First Calif. wildfire death confirmed as firefighters try to contain blazes

In a pattern repeated throughout the neighborhood, homes that remained unscathed stand next to homes that were destroyed during the Thomas fire in the Arroyo Verde Park section of Ventura, California, on December 8, 2017. Photo by Jim Ruymen/UPI

Dec. 9 (UPI) — Officials have confirmed the first death related to a number of wildfires raging across Southern California this week.

Virginia Pesola, 70, of Santa Paula, was found dead Wednesday night at a car crash site along an evacuation route northeast of Ventura. Ventury County Medical Examiner Christopher Young confirmed Pesola’s death Friday in a news release obtained by the Ventura County Star.
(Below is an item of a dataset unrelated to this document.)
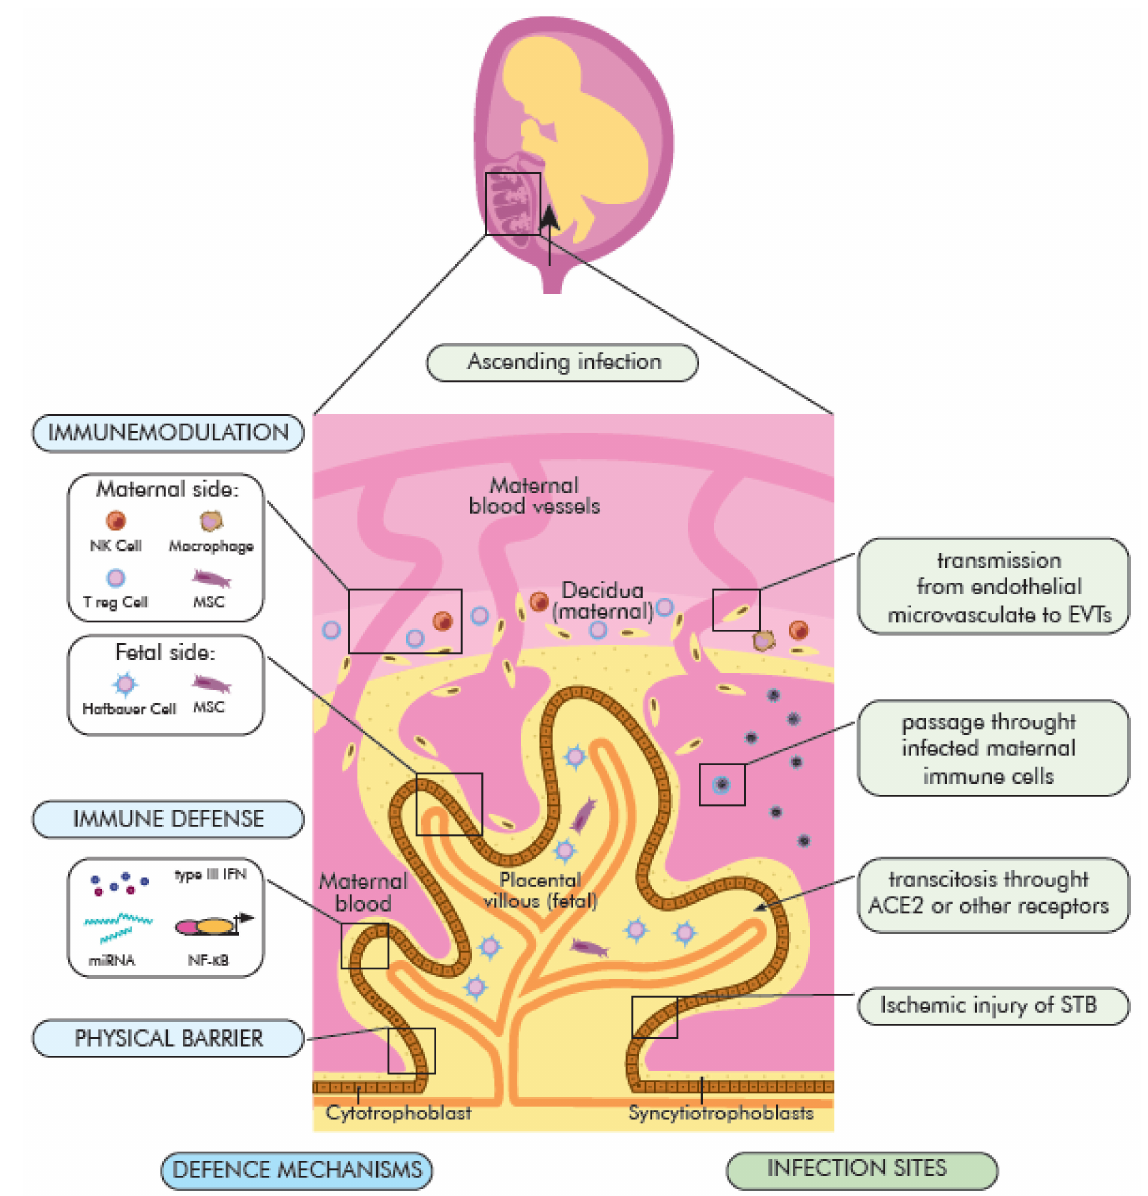
Figure 2. The defense mechanism of the placenta and potential infection sites of SARS-CoV-2. Placental properties that prevent SARS-CoV-2 infection include: Physical blockade, release/synthesis of anti-viral molecules (miRNA, IFN III, NF- κ B), and stimulation of immune defense by decidual and fetal immune cells. The SARS-CoV-2 fetal infection may occur due to placental barrier breakage or via ascending route. Abbreviations: ACE2, Angiotensin converting enzyme 2; EVTs, extravillous trophoblasts; IFN, interferon; miRNA, microRNA; MSC, mesenchymal stromal cells; NF- κ B, nuclear factor kappa-light-chain-enhancer of activated B cells; NK cell, natural killer cell; STB, syncytiotrophoblast; T reg cell, regulatory T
“This tragic death is the only confirmed fire-related death in Ventura County to date,” Young said. “After evacuation of Wheeler Canyon, a missing person was reported. Human remains were identified at a vehicular crash site along the evacuation route. … The death involved a traffic incident during active fire evacuation. The cause of death is blunt force injuries with terminal smoke inhalation and thermal injuries.”

The Thomas fire in Ventura County is currently the largest blaze in Southern California. At 10 percent contained Friday night, it spread 143,000 acres, according to Cal Fire. In Los Angeles County, the Rye and Creek fires spanned nearly 22,000 acres combined, the agency said. The Rye fire was 50 percent contained and the Creek fire was 70 percent contained. The Skirball fire, also in Los Angeles County, stood at 475 acres, with 50 percent containment, on Friday evening, according to the Los Angeles Fire Department.

In San Diego County, the Lilac fire spanned 4,100 acres and was 15 percent contained Friday night. The Liberty fire in Riverside County, between San Diego and Los Angeles, was at 300 acres and 90 percent contained Friday night, the city of Murrieta said.

Altogether, the fires have destroyed more than 500 buildings and forced 212,000 Californians to evacuate their homes, the Los Angeles Times reported.

Strong winds that were prevalent earlier in the week calmed down Friday, giving firefighters the chance to better contain the blazes.